* SUPPLIED ENTRIES:
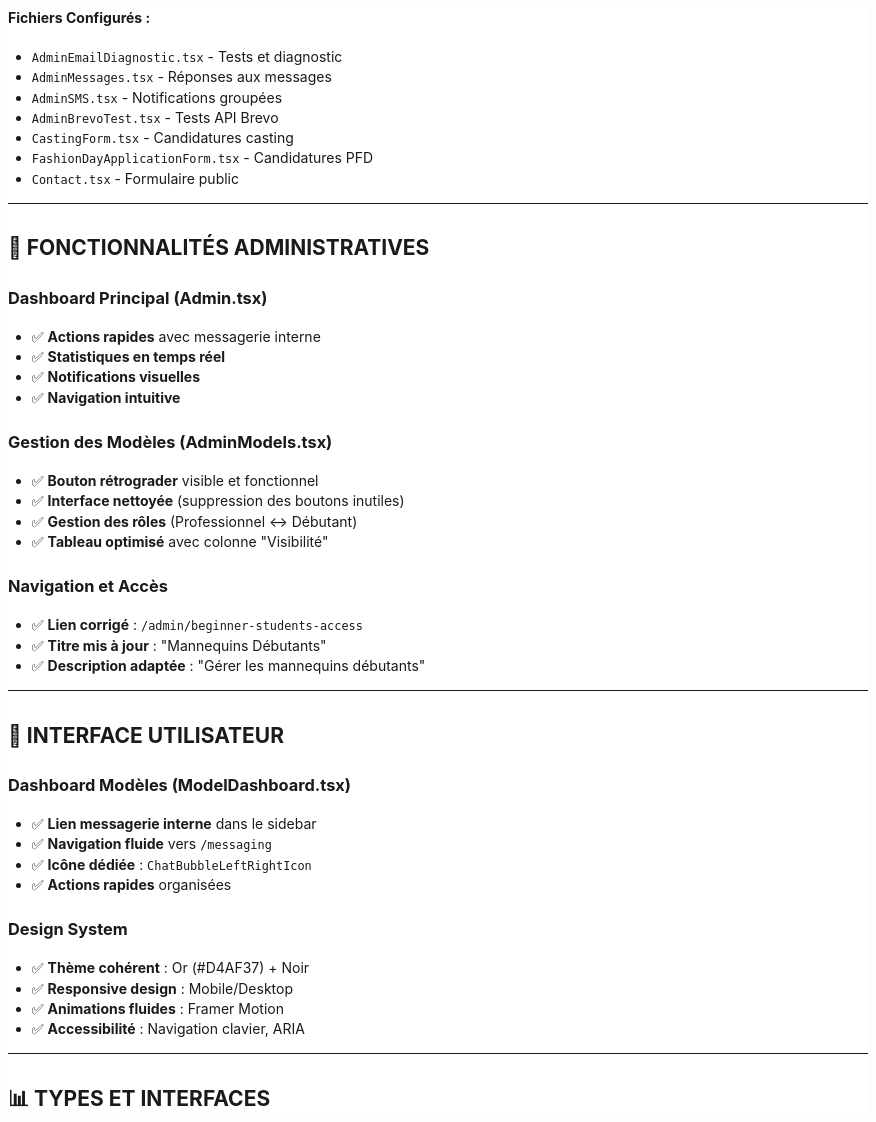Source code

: #### **Fichiers Configurés :**
- `AdminEmailDiagnostic.tsx` - Tests et diagnostic
- `AdminMessages.tsx` - Réponses aux messages
- `AdminSMS.tsx` - Notifications groupées
- `AdminBrevoTest.tsx` - Tests API Brevo
- `CastingForm.tsx` - Candidatures casting
- `FashionDayApplicationForm.tsx` - Candidatures PFD
- `Contact.tsx` - Formulaire public

---

## 🔧 FONCTIONNALITÉS ADMINISTRATIVES

### **Dashboard Principal (Admin.tsx)**
- ✅ **Actions rapides** avec messagerie interne
- ✅ **Statistiques en temps réel**
- ✅ **Notifications visuelles**
- ✅ **Navigation intuitive**

### **Gestion des Modèles (AdminModels.tsx)**
- ✅ **Bouton rétrograder** visible et fonctionnel
- ✅ **Interface nettoyée** (suppression des boutons inutiles)
- ✅ **Gestion des rôles** (Professionnel ↔ Débutant)
- ✅ **Tableau optimisé** avec colonne "Visibilité"

### **Navigation et Accès**
- ✅ **Lien corrigé** : `/admin/beginner-students-access`
- ✅ **Titre mis à jour** : "Mannequins Débutants"
- ✅ **Description adaptée** : "Gérer les mannequins débutants"

---

## 🎨 INTERFACE UTILISATEUR

### **Dashboard Modèles (ModelDashboard.tsx)**
- ✅ **Lien messagerie interne** dans le sidebar
- ✅ **Navigation fluide** vers `/messaging`
- ✅ **Icône dédiée** : `ChatBubbleLeftRightIcon`
- ✅ **Actions rapides** organisées

### **Design System**
- ✅ **Thème cohérent** : Or (#D4AF37) + Noir
- ✅ **Responsive design** : Mobile/Desktop
- ✅ **Animations fluides** : Framer Motion
- ✅ **Accessibilité** : Navigation clavier, ARIA

---

## 📊 TYPES ET INTERFACES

* WHAT TO DO: When a line in the material above holds the word "Tests", copy that line.

* FINISHED TASK:
- `AdminEmailDiagnostic.tsx` - Tests et diagnostic
- `AdminBrevoTest.tsx` - Tests API Brevo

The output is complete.